Trauma Linked to Significant, Persistent Psychosis Risk

Individuals diagnosed with traumatic stress disorder have a significant and persistent risk of subsequently developing schizophrenia or bipolar disorder, a large-scale registry study indicates.

Niels Okkels, MD, Department of Affective Disorders, Aarhus University Hospital Risskov, in Denmark, found that there was an eightfold increased risk of developing schizophrenia and a fourfold increased risk for bipolar disorder 5 years after experiencing trauma.

His results also showed that immediately following exposure to trauma, the risk for a psychotic diagnosis was as much as 20-fold higher.

More info here:

http://www.medscape.com/viewarticle/861278

5 Likes

When I was hospitalized this psychiatrist conducting a study interviewed me and concluded that the stress triggers for my psychosis were trauma and the innability to deal with the harshness of society.

Can you share the nature of your trauma? What happened?

I was physically and sexually abused by my exboyfriend three years prior to the onset of my psychotic break.

Wow - that sounds very stressful. Sorry to hear it happened.

2 Likes

I’m dealing with it in therapy. Sucks that I can’t hold a relationship now, or even want one, trust issues. But aside from that, I’m stronger now and wouldn’t put myself in that position ever again.

Thank you for your words.

4 Likes

I had trauma just holding down a job in architecture with horrendous debt on my shoulders, life was very hard for me before I got ill. I really had to struggle in college putting myself through college. there is nobody else in my family with schizophrenia and I think I fit into this category. thanks szadmin.

1 Like

Well a lot of schizophrenics dont have a trauma they have a very long traumatic list. I’m yet to meet a schizophrenic person who had it easy to start with.

1 Like

Trauma causes almost all types of schizophrenia. It’s not genetic there’s no predisposing factor other than nerve stress and damage to molecules and cell communication, so anti psychotics don’t necessarily limit this effect and can also predispose us to more toxicity and stress without the right treatments you won’t recover.

Actually - the schizophrenia experts I talk to say that its both - some people have a genetic or biological predisposition towards mental illness (possibly due to pregnancy issues, genetic susceptibility, etc.) and then other environmental factors - including stress or trauma, brain injury, marijuana / drug use, etc. - tip the person into the mental illness.

The medications help reduce the risk of relapse and help keep the person in a productive direction in life - from what many studies show.

3 Likes

I was told by psych doctors, and I read that you went from a genetic predisposition with no sz symptoms to stress, trauma, etc causing you to snap and bringing on sz. However, it has been consistently talked about on this forum and I have personally seen a prodromal phase where non-psychotic symptoms start slowly coming on (causing additional issues with stress, etc.) and then with extreme stress, trauma, etc., you have the first psychosis. I think a lot of times the genetic predisposition starts rearing it’s head and signs of the beginnings of mental illness show up before the psychotic phase when it’s formally diagnosed. Meds just cover the symptoms at best if you’re lucky.

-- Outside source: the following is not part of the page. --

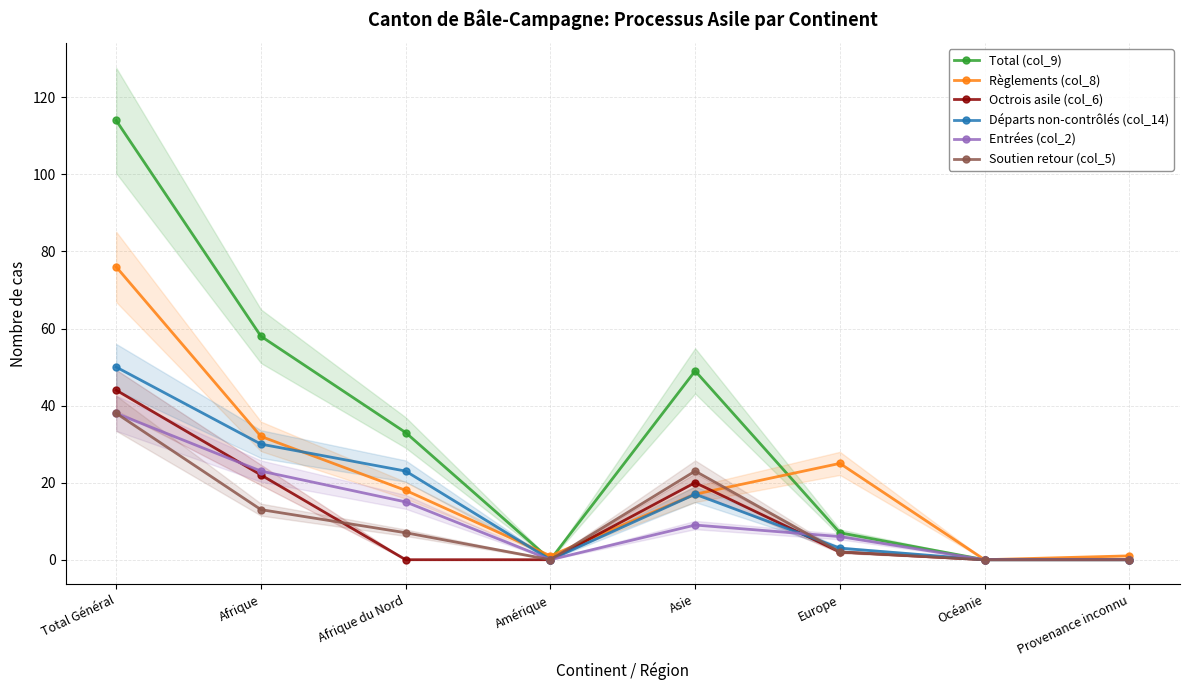

Which label corresponds to the largest value in the chart?

Total Général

I guess the perfect storm for developing psychosis would be a high genetic predisposition coupled with(for the individual) a high level of stress.
In my case a rather low genetic predisposition and moderately high stress(bullied for being physically and socially awkward, dysfunctional family) lead to a mild psychotic reaction/psychotic thinking.

2 Likes

Is it possible that the stress is related to radioactive and free radical damage? One guy who studied schizophrenia thought you could cure it through vitamins, like Niacin and B12. If it’s a neuro-degenerative disease than it’s organic and might be factored into recovery ideas. But you can’t deny that schizophrenia exists, and that it manifests. Knowing a solid cause might help people though. Like, I think it’s probably mostly genetic predisposition and then white matter loss, also related to loss of muscle and nerve tissue.